Unitarian Universalists have been notably unenthusiastic about proselytizing, but a new zeal for "telling our story" blossoms among us. Radio and television, and increasingly the internet, are used to present a liberal point of view on religion and public issues.
Any form of pressure to join a church is repugnant to us, but response to our informational efforts indicates that there are hundreds of thousands of potential Unitarian Universalists who are not in our congregations because they do not yet know that such a religious community exists.

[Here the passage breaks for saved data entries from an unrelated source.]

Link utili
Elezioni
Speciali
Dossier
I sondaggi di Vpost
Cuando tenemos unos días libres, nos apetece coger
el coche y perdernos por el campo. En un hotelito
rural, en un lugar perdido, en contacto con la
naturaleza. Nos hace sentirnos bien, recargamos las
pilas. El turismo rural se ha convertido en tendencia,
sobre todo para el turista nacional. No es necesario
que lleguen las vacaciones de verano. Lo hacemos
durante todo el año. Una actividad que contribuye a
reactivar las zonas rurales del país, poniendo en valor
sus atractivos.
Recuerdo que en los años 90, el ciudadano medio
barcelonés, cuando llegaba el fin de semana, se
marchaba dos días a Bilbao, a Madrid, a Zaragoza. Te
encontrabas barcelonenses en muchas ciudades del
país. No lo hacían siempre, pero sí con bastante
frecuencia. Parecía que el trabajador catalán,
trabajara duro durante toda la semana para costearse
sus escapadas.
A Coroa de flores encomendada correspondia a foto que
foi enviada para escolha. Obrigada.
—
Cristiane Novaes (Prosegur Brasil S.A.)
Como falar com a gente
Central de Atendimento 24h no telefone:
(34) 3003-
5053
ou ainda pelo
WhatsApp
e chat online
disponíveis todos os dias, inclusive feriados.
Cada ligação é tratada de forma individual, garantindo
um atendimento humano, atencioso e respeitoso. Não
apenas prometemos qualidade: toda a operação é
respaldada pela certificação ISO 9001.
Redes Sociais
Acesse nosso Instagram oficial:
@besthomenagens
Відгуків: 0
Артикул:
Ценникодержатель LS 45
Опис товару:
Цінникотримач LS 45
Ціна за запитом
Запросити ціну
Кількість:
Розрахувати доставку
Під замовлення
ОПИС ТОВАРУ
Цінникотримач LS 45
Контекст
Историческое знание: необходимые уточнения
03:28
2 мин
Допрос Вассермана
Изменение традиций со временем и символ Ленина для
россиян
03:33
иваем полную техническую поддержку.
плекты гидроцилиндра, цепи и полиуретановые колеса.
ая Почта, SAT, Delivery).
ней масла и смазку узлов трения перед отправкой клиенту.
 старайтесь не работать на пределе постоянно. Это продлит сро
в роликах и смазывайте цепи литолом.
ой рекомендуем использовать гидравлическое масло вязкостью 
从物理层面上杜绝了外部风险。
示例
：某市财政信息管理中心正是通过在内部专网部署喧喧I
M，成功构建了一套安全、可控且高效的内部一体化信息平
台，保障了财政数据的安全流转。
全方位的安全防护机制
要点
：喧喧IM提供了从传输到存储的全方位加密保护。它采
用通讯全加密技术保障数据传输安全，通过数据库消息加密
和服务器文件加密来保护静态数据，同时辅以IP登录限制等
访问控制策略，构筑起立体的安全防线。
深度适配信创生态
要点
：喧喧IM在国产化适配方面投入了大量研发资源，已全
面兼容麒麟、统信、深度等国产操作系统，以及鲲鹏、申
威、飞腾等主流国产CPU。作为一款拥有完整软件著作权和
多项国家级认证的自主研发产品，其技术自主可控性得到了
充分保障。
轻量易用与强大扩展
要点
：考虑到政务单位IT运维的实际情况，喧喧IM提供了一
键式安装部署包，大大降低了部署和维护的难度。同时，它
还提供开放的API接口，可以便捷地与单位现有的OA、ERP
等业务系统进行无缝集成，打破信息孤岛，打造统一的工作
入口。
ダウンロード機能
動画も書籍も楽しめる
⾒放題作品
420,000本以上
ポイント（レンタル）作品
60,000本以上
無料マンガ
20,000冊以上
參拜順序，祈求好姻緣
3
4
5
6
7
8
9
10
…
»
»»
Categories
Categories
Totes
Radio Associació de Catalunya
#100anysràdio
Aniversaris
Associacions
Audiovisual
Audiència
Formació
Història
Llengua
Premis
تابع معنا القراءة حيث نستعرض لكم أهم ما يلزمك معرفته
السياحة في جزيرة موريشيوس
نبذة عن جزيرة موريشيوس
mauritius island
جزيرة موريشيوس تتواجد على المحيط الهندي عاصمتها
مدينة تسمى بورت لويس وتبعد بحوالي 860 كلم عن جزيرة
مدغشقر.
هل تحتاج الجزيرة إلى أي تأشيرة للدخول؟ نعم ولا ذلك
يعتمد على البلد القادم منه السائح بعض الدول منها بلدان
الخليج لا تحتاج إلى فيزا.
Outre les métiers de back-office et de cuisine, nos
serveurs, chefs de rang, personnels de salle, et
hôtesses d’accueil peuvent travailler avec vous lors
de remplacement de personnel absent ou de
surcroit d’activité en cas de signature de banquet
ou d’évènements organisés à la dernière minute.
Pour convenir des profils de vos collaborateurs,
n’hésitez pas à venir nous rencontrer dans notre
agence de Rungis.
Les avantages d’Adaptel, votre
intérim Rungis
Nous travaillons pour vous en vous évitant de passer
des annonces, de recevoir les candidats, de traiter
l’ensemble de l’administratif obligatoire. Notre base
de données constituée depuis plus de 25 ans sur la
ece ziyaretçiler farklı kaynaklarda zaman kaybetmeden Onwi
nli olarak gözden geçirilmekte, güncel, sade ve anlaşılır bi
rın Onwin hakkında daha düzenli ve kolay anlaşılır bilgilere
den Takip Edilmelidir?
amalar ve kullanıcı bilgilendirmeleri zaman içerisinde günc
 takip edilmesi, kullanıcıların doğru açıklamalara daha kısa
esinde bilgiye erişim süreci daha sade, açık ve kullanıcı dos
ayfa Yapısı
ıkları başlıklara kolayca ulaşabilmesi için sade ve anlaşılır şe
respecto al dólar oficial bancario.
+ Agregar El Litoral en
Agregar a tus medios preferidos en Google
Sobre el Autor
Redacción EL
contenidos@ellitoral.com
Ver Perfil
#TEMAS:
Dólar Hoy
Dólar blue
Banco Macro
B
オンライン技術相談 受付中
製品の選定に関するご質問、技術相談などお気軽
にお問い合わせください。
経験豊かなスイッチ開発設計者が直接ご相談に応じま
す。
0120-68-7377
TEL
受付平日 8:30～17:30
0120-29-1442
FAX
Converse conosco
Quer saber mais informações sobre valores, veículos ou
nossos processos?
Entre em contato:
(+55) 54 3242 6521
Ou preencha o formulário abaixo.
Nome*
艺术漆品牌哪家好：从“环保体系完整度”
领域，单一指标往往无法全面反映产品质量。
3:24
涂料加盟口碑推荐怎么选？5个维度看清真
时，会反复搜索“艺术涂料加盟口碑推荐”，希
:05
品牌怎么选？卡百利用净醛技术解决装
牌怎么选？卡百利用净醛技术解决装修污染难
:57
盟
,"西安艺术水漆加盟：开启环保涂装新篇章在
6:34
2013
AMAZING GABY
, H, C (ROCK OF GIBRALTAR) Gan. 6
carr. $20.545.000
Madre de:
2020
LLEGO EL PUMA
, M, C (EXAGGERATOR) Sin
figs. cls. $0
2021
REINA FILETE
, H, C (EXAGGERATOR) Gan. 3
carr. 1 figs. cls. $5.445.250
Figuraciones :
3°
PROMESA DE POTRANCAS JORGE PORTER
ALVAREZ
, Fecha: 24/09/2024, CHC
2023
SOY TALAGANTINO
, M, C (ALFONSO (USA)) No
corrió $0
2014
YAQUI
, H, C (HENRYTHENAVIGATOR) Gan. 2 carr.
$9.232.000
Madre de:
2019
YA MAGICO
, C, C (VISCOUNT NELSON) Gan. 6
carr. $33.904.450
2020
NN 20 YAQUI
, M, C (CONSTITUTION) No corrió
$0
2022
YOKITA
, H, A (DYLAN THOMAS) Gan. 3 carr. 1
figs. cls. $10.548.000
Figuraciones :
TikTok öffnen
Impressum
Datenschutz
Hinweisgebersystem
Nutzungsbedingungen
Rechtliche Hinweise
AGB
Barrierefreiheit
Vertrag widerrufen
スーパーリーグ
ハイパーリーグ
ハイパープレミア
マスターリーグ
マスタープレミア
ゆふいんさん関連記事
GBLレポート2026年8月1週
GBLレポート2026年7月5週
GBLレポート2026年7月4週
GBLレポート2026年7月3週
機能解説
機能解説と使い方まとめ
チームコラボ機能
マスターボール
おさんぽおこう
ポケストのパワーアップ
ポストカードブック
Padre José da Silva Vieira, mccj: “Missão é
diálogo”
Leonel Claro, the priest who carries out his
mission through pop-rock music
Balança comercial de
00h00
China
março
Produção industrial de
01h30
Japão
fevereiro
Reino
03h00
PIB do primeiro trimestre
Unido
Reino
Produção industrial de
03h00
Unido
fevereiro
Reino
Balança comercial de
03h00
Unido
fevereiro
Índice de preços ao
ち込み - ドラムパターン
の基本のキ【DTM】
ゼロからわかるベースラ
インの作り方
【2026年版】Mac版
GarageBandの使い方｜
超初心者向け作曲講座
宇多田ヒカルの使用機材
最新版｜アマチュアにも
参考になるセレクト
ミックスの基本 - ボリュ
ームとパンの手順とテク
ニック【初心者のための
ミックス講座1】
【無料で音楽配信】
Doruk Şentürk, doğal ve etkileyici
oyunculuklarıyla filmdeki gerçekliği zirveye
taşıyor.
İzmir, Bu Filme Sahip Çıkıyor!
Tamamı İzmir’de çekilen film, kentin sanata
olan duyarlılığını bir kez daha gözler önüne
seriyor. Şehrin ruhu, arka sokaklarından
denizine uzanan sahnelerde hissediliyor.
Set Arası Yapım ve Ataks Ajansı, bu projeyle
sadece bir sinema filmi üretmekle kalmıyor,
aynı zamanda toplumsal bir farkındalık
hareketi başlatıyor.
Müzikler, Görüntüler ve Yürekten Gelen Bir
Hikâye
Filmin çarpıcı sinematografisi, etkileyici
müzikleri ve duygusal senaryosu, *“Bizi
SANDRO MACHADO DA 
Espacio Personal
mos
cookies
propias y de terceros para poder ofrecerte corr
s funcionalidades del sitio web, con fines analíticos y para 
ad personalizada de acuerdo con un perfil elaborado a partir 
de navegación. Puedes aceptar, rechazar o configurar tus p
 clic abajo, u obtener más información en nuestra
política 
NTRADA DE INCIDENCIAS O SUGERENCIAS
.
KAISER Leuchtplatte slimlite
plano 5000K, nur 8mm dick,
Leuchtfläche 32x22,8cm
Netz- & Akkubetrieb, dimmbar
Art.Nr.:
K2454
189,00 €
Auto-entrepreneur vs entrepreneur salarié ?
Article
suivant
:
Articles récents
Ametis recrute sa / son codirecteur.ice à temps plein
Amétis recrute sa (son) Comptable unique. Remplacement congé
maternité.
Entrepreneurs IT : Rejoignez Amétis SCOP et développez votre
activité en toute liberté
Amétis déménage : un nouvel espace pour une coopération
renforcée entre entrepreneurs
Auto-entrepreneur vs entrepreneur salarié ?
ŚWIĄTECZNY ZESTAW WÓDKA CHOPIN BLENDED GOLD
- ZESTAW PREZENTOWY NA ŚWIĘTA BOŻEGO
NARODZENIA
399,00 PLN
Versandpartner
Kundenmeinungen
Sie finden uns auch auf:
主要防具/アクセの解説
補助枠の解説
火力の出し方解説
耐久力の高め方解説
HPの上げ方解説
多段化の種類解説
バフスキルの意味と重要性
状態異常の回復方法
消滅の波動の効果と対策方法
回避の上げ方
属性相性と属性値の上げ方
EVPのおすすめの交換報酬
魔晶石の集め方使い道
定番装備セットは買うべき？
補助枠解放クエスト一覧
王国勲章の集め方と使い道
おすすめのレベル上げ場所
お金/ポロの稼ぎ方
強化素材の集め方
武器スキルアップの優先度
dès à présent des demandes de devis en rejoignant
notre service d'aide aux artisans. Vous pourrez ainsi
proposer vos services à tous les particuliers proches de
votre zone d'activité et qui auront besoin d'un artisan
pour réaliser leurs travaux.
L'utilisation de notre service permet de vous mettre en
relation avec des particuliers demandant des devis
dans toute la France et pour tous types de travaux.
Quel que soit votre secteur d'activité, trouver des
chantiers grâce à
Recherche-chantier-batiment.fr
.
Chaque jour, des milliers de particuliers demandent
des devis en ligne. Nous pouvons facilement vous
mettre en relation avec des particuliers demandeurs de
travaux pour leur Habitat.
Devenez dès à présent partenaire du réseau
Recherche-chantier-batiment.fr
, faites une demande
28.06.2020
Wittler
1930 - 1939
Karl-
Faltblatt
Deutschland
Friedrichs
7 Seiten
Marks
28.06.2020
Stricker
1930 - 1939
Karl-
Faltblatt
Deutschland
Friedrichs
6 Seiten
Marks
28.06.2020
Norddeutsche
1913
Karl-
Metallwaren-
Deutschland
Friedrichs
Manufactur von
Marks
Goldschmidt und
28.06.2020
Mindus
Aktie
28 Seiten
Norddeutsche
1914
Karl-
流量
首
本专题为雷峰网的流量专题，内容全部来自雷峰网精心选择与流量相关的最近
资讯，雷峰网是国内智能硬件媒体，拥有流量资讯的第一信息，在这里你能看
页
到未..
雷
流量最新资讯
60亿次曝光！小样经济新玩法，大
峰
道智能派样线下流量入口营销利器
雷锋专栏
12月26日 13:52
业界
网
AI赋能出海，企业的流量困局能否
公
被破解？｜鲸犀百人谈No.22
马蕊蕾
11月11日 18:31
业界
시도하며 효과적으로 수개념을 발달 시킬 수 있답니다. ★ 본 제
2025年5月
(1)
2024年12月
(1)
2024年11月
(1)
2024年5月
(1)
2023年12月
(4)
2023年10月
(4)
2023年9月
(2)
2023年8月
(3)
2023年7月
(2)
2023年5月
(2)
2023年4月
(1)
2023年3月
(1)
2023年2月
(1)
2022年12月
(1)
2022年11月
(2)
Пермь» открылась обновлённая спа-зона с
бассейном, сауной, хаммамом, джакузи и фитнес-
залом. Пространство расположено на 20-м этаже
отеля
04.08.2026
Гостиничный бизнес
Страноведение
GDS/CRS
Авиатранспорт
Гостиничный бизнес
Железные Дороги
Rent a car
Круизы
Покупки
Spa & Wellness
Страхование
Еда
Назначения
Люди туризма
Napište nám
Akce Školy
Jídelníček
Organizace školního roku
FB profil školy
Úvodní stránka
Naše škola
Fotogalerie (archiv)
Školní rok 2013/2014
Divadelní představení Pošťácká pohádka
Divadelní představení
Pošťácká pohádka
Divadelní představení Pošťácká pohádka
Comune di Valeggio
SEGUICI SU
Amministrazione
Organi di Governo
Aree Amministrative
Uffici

Our new members repeatedly tell us of their regret at having gone so many years without discovering us. "We simply did not know that such a religion existed, and no one bothered to tell us," they say. We now sense our obligation to share more widely a knowledge of our history, our aims, our principles, and the basis of our spiritual life. More than ever before, the time is ripe for bringing together all who desire to advance the cause of freedom and human community through liberal religion.
Exciting new ideas, the experimental spirit, and wise planning and action have combined in recent years to give the profound traditions fresh relevance to the religious needs of our time.
John Buehrens, president of the UUA, recently wrote in the World, "[Our] significance comes from a vision implicit in our history and present practice. A vision of what Diana Eck calls 'engaged pluralism,' not mere tolerance or relativism. It's people of diverse background, ethnicity, belief, and spiritual practice deepening one another's lives through efforts at mutual understanding and service to the common good."